>> START Provided data

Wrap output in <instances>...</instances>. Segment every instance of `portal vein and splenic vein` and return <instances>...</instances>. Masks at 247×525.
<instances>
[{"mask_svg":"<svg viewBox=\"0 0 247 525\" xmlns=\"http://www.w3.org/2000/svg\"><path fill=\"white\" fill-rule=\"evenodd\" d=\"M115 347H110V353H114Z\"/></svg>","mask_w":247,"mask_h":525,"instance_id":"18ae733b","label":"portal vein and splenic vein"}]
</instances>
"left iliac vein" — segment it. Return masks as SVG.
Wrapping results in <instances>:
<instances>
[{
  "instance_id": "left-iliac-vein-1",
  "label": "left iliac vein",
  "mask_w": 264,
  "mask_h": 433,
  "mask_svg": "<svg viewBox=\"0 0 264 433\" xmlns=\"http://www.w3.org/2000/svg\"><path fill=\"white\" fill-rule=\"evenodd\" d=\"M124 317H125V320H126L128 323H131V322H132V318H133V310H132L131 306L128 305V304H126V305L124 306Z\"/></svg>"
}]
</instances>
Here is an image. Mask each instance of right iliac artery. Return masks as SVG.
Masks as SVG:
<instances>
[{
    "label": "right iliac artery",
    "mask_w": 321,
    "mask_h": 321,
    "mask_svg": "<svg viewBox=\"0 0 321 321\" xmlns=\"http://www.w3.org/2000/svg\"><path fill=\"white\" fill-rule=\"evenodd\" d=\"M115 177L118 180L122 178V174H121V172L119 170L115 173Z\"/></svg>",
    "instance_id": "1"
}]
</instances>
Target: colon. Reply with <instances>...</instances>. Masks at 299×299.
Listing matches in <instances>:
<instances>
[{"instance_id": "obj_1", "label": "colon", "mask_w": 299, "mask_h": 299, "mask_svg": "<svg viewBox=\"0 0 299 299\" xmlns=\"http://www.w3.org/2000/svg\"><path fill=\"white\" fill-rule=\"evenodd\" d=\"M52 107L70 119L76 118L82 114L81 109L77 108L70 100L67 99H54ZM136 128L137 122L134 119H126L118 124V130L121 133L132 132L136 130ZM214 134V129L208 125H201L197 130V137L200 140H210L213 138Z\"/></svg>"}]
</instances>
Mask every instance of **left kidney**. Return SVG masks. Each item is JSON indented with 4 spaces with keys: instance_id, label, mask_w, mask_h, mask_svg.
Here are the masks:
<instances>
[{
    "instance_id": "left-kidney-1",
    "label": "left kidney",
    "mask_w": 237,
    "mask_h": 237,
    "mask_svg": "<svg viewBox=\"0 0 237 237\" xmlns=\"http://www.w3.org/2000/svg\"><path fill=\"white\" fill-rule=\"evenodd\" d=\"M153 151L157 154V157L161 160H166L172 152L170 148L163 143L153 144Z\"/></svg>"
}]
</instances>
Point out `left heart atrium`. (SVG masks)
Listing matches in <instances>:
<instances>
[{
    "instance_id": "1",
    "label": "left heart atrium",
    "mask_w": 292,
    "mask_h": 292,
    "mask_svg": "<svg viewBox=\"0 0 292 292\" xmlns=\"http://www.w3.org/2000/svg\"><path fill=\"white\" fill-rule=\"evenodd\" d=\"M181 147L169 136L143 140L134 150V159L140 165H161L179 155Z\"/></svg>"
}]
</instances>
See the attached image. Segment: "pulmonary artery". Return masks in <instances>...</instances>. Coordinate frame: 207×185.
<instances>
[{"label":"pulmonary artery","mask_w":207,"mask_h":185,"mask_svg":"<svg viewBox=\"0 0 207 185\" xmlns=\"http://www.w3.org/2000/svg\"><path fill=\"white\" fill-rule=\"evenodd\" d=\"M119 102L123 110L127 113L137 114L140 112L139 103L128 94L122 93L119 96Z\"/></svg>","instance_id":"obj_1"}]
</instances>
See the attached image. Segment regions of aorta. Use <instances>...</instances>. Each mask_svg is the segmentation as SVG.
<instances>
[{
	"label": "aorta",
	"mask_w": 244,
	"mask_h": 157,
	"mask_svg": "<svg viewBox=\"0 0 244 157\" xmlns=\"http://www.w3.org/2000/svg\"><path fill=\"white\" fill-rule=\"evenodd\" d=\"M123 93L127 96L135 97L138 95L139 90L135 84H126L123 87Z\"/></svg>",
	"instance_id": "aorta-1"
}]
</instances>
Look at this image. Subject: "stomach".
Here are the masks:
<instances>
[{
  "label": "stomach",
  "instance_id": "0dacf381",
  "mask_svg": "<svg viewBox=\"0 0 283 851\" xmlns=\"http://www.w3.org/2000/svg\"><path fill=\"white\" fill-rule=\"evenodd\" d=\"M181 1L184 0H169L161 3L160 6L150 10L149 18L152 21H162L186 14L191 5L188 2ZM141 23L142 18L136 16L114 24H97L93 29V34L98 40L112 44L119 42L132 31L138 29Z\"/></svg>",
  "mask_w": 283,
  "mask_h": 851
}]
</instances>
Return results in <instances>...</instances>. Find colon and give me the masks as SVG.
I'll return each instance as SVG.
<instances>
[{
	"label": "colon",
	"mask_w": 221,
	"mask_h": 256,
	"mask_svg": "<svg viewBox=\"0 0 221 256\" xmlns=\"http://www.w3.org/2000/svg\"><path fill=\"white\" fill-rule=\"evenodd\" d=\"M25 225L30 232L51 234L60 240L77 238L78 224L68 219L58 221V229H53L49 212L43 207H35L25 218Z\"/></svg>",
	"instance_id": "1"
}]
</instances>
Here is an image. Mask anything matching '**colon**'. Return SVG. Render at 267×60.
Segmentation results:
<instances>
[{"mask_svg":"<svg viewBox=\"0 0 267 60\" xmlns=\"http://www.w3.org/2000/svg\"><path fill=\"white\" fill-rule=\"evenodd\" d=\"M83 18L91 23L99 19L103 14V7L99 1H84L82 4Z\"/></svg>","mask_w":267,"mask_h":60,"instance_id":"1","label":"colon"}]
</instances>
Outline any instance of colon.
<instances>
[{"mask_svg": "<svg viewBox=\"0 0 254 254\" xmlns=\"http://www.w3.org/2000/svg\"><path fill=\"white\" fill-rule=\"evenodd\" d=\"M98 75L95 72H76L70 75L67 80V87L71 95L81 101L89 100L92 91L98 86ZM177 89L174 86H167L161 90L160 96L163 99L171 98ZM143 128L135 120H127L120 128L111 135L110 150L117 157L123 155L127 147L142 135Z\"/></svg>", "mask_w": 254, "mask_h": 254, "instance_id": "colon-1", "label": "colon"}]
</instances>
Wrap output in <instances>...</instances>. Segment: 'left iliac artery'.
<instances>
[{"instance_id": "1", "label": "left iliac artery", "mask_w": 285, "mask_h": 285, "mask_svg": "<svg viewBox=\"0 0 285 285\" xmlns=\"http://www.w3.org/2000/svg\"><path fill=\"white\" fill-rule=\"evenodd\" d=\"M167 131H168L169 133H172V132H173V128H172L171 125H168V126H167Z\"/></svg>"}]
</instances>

>> END Provided data
>> START Provided data

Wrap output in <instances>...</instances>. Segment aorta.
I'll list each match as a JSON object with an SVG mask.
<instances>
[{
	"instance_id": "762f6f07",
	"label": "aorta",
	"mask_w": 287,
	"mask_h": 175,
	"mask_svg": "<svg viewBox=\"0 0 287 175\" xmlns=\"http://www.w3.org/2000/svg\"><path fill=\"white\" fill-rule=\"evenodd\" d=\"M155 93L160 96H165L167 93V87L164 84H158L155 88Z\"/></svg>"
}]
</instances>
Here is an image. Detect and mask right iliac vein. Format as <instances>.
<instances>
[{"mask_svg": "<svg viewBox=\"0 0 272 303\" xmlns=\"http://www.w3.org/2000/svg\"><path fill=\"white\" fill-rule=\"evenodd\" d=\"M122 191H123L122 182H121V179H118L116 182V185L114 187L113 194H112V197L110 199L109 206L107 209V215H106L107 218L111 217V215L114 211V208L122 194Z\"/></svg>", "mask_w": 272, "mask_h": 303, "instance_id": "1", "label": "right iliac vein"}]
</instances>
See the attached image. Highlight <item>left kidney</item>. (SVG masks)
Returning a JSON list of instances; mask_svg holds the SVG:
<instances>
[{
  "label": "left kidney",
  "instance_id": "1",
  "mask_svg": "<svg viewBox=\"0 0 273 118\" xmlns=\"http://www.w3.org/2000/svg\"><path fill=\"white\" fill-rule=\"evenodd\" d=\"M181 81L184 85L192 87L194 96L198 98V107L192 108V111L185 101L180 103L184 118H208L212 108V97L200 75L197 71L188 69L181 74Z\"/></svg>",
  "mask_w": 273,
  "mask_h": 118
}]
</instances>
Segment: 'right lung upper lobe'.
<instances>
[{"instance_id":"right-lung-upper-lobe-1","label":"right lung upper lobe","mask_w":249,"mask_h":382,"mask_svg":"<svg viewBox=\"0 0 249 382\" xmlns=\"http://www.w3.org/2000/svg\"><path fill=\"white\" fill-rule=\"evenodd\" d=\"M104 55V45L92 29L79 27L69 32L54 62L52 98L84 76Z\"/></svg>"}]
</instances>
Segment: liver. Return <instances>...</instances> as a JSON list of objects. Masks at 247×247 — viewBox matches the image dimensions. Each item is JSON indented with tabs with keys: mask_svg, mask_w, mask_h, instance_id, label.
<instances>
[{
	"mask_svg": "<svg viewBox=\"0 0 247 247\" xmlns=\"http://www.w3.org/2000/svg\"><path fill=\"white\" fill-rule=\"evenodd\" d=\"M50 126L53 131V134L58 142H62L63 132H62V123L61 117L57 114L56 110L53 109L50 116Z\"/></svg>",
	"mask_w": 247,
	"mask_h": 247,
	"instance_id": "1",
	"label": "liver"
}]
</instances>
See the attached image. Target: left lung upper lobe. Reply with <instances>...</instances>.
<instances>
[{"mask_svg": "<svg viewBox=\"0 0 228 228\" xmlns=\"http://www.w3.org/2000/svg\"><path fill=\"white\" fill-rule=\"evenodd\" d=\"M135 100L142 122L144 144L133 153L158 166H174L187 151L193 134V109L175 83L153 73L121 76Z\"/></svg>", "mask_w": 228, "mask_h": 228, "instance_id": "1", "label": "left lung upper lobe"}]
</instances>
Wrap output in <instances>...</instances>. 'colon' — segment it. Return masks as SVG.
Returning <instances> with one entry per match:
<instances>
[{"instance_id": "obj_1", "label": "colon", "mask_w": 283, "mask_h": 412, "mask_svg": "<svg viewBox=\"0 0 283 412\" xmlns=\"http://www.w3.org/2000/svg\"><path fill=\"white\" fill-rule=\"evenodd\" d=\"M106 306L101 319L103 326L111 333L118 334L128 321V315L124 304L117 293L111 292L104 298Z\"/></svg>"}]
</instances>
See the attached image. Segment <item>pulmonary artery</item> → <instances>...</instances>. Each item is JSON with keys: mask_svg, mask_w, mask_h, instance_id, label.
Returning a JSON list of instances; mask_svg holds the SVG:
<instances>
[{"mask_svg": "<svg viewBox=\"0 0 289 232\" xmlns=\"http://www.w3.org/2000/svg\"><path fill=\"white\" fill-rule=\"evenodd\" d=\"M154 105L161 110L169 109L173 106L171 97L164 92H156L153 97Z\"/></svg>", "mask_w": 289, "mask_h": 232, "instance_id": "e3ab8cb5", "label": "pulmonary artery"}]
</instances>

>> END Provided data

### Exercise instructions
Copy out every line of the records above that contains the string "iliac", matching case exactly.

### Reply to the task
"left iliac vein" — segment it. Return masks as SVG.
  "instance_id": "left-iliac-vein-1",
  "label": "left iliac vein",
Here is an image. Mask each instance of right iliac artery. Return masks as SVG.
    "label": "right iliac artery",
Wrap output in <instances>...</instances>. Segment: 'left iliac artery'.
[{"instance_id": "1", "label": "left iliac artery", "mask_w": 285, "mask_h": 285, "mask_svg": "<svg viewBox=\"0 0 285 285\" xmlns=\"http://www.w3.org/2000/svg\"><path fill=\"white\" fill-rule=\"evenodd\" d=\"M167 131H168L169 133H172V132H173V128H172L171 125H168V126H167Z\"/></svg>"}]
Here is an image. Detect and mask right iliac vein. Format as <instances>.
[{"mask_svg": "<svg viewBox=\"0 0 272 303\" xmlns=\"http://www.w3.org/2000/svg\"><path fill=\"white\" fill-rule=\"evenodd\" d=\"M122 191H123L122 182H121V179H118L116 182V185L114 187L113 194H112V197L110 199L109 206L107 209V215H106L107 218L111 217V215L114 211V208L122 194Z\"/></svg>", "mask_w": 272, "mask_h": 303, "instance_id": "1", "label": "right iliac vein"}]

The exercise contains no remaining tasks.